Medical personnel conduct detections at the clinical laboratory of the Leishenshan (Thunder God Mountain) Hospital in Wuhan, central China’s Hubei Province, March 4, 2020. (Photo/Xinhua)

The discussion about the origins of COVID have two competing theories. The “natural origin” theory argues the virus spread naturally from animals, without the involvement of any scientists or laboratories.

The ‘lab leak’ theory’ has two strands. The first, commented on by Dr. Embarek, is that COVID was accidentally acquired by laboratory workers.

This is often confused with a second strand which is the idea that COVID is a man-made bio-weapon that leaked from the lab. This second strand is promoted by the far-right in the United States and given some status by segments of the US mainstream and social media. In a bizarre combination of contradictions, some US Republican lawmakers claim U.S. experts with Chinese and U.S. government funds worked together to modify coronaviruses to infect humans.

Dr. Embarek told TV2 the purpose of the WHO team’s visit was “collaboration and discussion” with China. In a new statement, the WHO said the search for the pandemic’s origins “should not be an exercise in attributing blame, finger-pointing or political point-scoring.” The agency said its first analysis of the coronavirus origins found “there was insufficient scientific evidence to rule any of the hypotheses out.”

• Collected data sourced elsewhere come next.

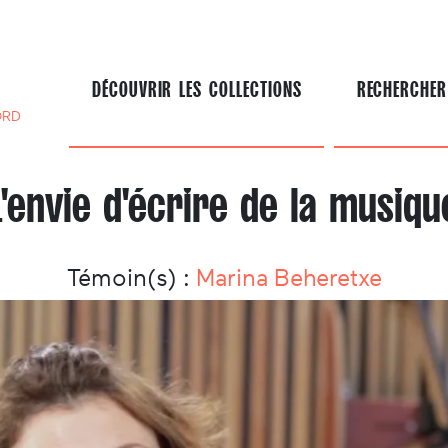
DÉCOUVRIR LES COLLECTIONS
RECHERCHER
ORD
L'envie d'écrire de la musiqu
Témoin(s) :
Marina Beheretxe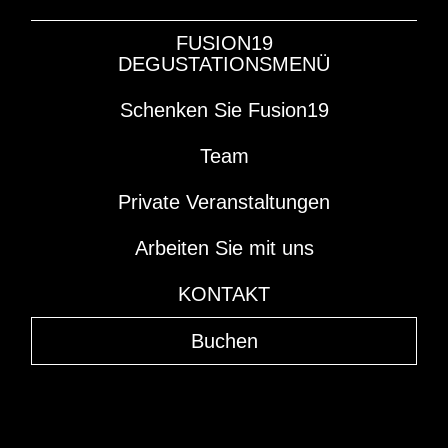
FUSION19
DEGUSTATIONSMENÜ
Schenken Sie Fusion19
Team
Private Veranstaltungen
Arbeiten Sie mit uns
KONTAKT
Buchen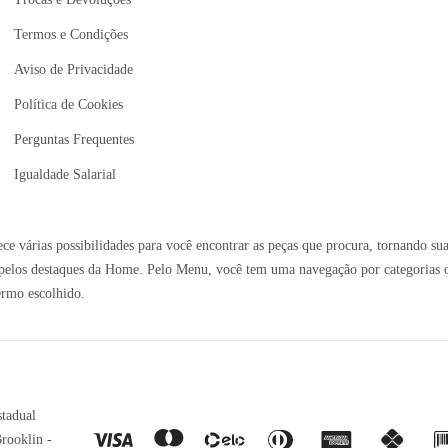
Termos e Condições
Aviso de Privacidade
Política de Cookies
Perguntas Frequentes
Igualdade Salarial
e várias possibilidades para você encontrar as peças que procura, tornando sua
elos destaques da Home. Pelo Menu, você tem uma navegação por categorias ou 
ermo escolhido.
stadual
rooklin -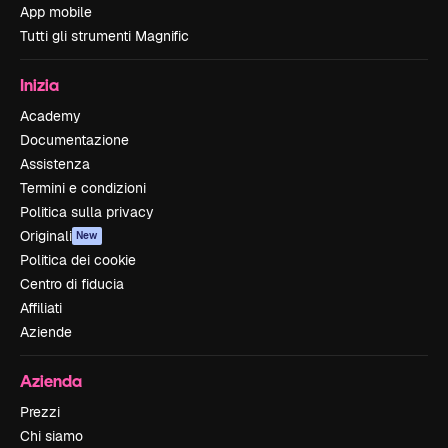
App mobile
Tutti gli strumenti Magnific
Inizia
Academy
Documentazione
Assistenza
Termini e condizioni
Politica sulla privacy
Originali
New
Politica dei cookie
Centro di fiducia
Affiliati
Aziende
Azienda
Prezzi
Chi siamo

All options must be considered as research continues. It took decades to identify the source of HIV. Understanding how and where the virus originated is crucial to prevent it from happening again.

You do not need to be an expert to realise these are complex epidemiological trails and the media does a disservice to us all by suggesting there are simplistic solutions or answers. Dr. Embarek’s comments are not evidence of a lab leak.